§ **ACTIVITY**
From the line with "Midterm Presentation Schedule" through the line with "<noscript>Please enable JavaScript", repeat the entries verbatim, both end lines included, and add nothing.

-*-

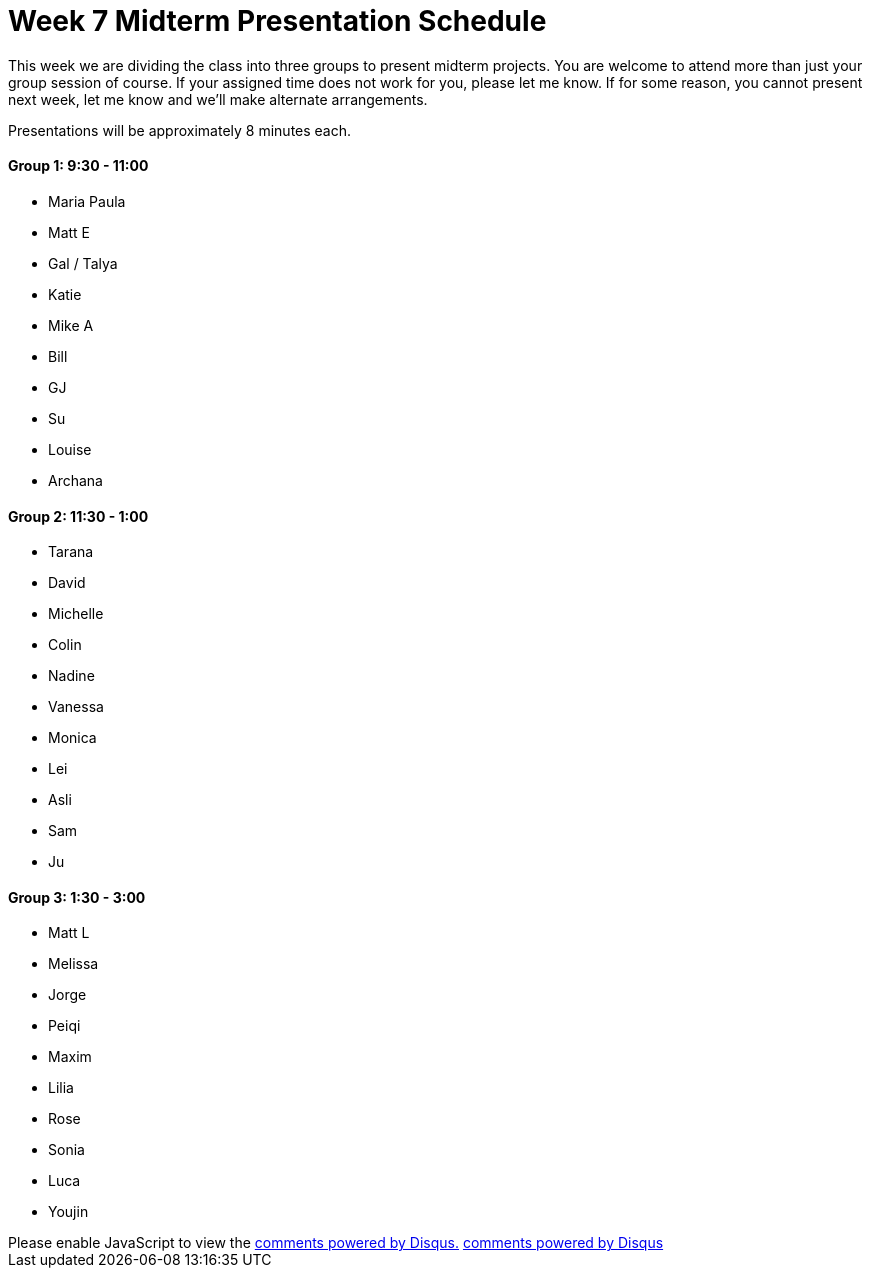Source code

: [[week7]]
[preface]
= Week 7 Midterm Presentation Schedule

This week we are dividing the class into three groups to present midterm projects.  You are welcome to attend more than just your group session of course.  If your assigned time does not work for you, please let me know.  If for some reason, you cannot present next week, let me know and we'll make alternate arrangements.

Presentations will be approximately 8 minutes each.

==== Group 1: 9:30 - 11:00
* Maria Paula
* Matt E
* Gal / Talya
* Katie
* Mike A
* Bill
* GJ
* Su
* Louise
* Archana

==== Group 2: 11:30 - 1:00
* Tarana
* David
* Michelle
* Colin
* Nadine
* Vanessa
* Monica
* Lei
* Asli
* Sam
* Ju

==== Group 3: 1:30 - 3:00
* Matt L
* Melissa
* Jorge
* Peiqi
* Maxim
* Lilia
* Rose
* Sonia
* Luca 
* Youjin

++++
 <div id="disqus_thread"></div>
    <script type="text/javascript">
        /* * * CONFIGURATION VARIABLES: EDIT BEFORE PASTING INTO YOUR WEBPAGE * * */
        var disqus_shortname = 'thenatureofcode'; // required: replace example with your forum shortname

        /* * * DON'T EDIT BELOW THIS LINE * * */
        (function() {
            var dsq = document.createElement('script'); dsq.type = 'text/javascript'; dsq.async = true;
            dsq.src = 'http://' + disqus_shortname + '.disqus.com/embed.js';
            (document.getElementsByTagName('head')[0] || document.getElementsByTagName('body')[0]).appendChild(dsq);
        })();
    </script>
    <noscript>Please enable JavaScript to view the <a href="http://disqus.com/?ref_noscript">comments powered by Disqus.</a></noscript>
    <a href="http://disqus.com" class="dsq-brlink">comments powered by <span class="logo-disqus">Disqus</span></a>
</div>
++++
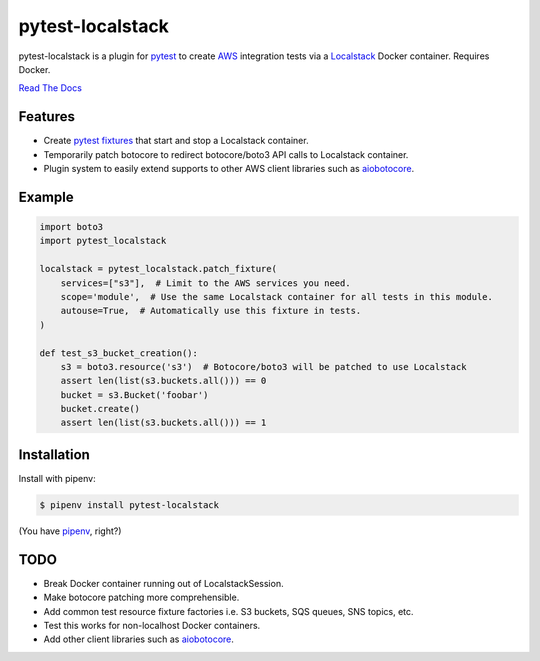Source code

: pytest-localstack
=================

.. image:: https://img.shields.io/travis/mintel/pytest-localstack/master.svg
    :alt: Travis-CI
    :target: https://travis-ci.org/mintel/pytest-localstack

.. image:: https://img.shields.io/codecov/c/github/mintel/pytest-localstack.svg
    :alt: Codecov
    :target: https://codecov.io/gh/mintel/pytest-localstack

.. image:: https://img.shields.io/github/license/mintel/pytest-localstack.svg
    :target: https://github.com/mintel/pytest-localstack/blob/master/LICENSE

.. image:: https://img.shields.io/github/issues/mintel/pytest-localstack.svg
    :target: https://github.com/mintel/pytest-localstack/issues

.. image:: https://img.shields.io/github/forks/mintel/pytest-localstack.svg
    :target: https://github.com/mintel/pytest-localstack/network

.. image:: https://img.shields.io/github/stars/mintel/pytest-localstack.svg
    :target: https://github.com/mintel/pytest-localstack/stargazers

pytest-localstack is a plugin for pytest_ to create AWS_ integration tests
via a Localstack_ Docker container. Requires Docker.

`Read The Docs`_

.. _pytest: http://docs.pytest.org/
.. _AWS: https://aws.amazon.com/
.. _Localstack: https://github.com/localstack/localstack
.. _Read the Docs: https://python-localstack.readthedocs.io/


Features
--------
* Create `pytest fixtures`_ that start and stop a Localstack container.
* Temporarily patch botocore to redirect botocore/boto3 API calls to Localstack container.
* Plugin system to easily extend supports to other AWS client libraries such as aiobotocore_.

.. _pytest fixtures: https://docs.pytest.org/en/stable/fixture.html

Example
-------
.. code-block:: python

    import boto3
    import pytest_localstack

    localstack = pytest_localstack.patch_fixture(
        services=["s3"],  # Limit to the AWS services you need.
        scope='module',  # Use the same Localstack container for all tests in this module.
        autouse=True,  # Automatically use this fixture in tests.
    )

    def test_s3_bucket_creation():
        s3 = boto3.resource('s3')  # Botocore/boto3 will be patched to use Localstack
        assert len(list(s3.buckets.all())) == 0
        bucket = s3.Bucket('foobar')
        bucket.create()
        assert len(list(s3.buckets.all())) == 1


Installation
------------
Install with pipenv:

.. code-block:: bash

    $ pipenv install pytest-localstack

(You have `pipenv <https://pipenv.readthedocs.io>`_, right?)


TODO
----

* Break Docker container running out of LocalstackSession.
* Make botocore patching more comprehensible.
* Add common test resource fixture factories i.e. S3 buckets, SQS queues, SNS topics, etc.
* Test this works for non-localhost Docker containers.
* Add other client libraries such as aiobotocore_.

.. _aiobotocore: https://github.com/aio-libs/aiobotocore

-*-

§ **TASK RESPONSE**
= Week 7 Midterm Presentation Schedule

This week we are dividing the class into three groups to present midterm projects.  You are welcome to attend more than just your group session of course.  If your assigned time does not work for you, please let me know.  If for some reason, you cannot present next week, let me know and we'll make alternate arrangements.

Presentations will be approximately 8 minutes each.

==== Group 1: 9:30 - 11:00
* Maria Paula
* Matt E
* Gal / Talya
* Katie
* Mike A
* Bill
* GJ
* Su
* Louise
* Archana

==== Group 2: 11:30 - 1:00
* Tarana
* David
* Michelle
* Colin
* Nadine
* Vanessa
* Monica
* Lei
* Asli
* Sam
* Ju

==== Group 3: 1:30 - 3:00
* Matt L
* Melissa
* Jorge
* Peiqi
* Maxim
* Lilia
* Rose
* Sonia
* Luca 
* Youjin

++++
 <div id="disqus_thread"></div>
    <script type="text/javascript">
        /* * * CONFIGURATION VARIABLES: EDIT BEFORE PASTING INTO YOUR WEBPAGE * * */
        var disqus_shortname = 'thenatureofcode'; // required: replace example with your forum shortname

        /* * * DON'T EDIT BELOW THIS LINE * * */
        (function() {
            var dsq = document.createElement('script'); dsq.type = 'text/javascript'; dsq.async = true;
            dsq.src = 'http://' + disqus_shortname + '.disqus.com/embed.js';
            (document.getElementsByTagName('head')[0] || document.getElementsByTagName('body')[0]).appendChild(dsq);
        })();
    </script>
    <noscript>Please enable JavaScript to view the <a href="http://disqus.com/?ref_noscript">comments powered by Disqus.</a></noscript>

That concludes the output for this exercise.